⟨

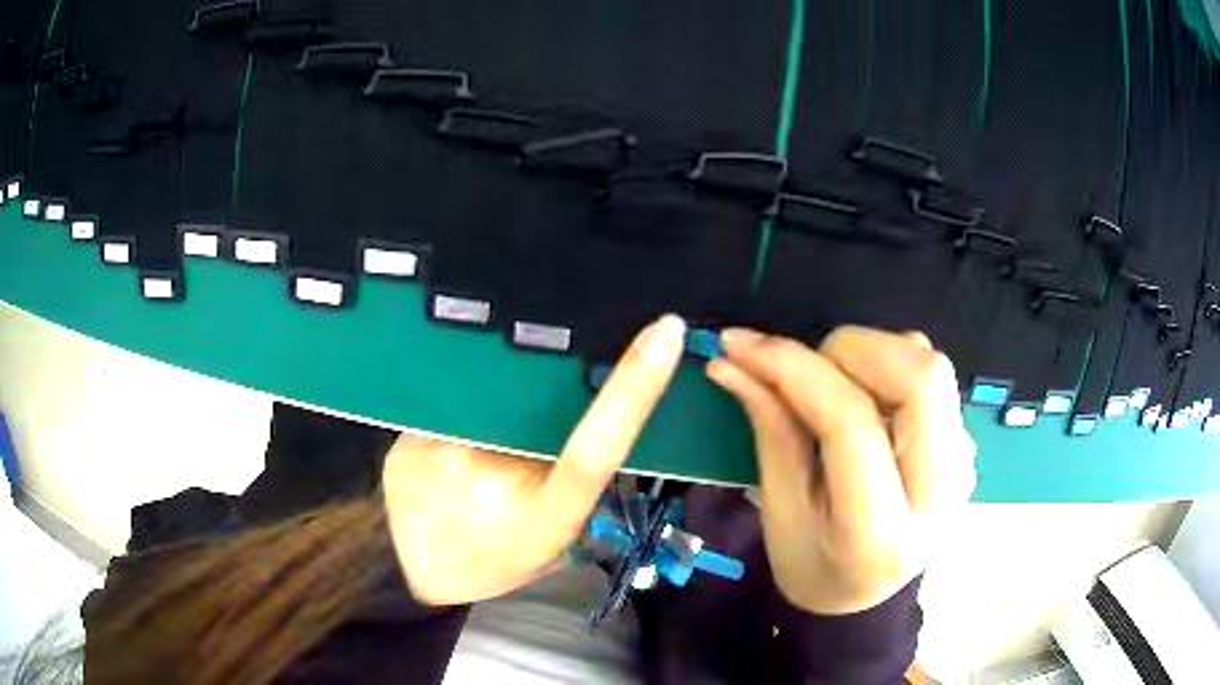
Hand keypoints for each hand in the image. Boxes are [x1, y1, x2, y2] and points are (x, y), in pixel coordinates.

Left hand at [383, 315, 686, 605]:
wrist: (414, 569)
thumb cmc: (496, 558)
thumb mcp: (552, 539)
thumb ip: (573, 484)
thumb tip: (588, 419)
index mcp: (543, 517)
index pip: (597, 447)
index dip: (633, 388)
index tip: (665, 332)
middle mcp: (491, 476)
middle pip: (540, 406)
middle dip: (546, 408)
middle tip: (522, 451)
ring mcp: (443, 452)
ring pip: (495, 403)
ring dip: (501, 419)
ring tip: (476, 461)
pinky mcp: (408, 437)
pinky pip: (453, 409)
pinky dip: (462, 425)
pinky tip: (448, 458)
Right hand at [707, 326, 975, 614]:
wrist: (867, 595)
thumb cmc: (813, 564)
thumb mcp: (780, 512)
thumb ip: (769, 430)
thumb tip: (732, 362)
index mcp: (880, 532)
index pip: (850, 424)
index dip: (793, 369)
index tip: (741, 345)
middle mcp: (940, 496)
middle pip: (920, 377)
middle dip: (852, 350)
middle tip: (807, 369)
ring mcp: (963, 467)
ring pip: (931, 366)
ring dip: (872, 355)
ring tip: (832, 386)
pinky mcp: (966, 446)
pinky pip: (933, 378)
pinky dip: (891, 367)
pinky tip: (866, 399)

⟩

Please give the number of lines in the listing that include "ring", with nothing else.

▸ **TASK ANSWER**:
8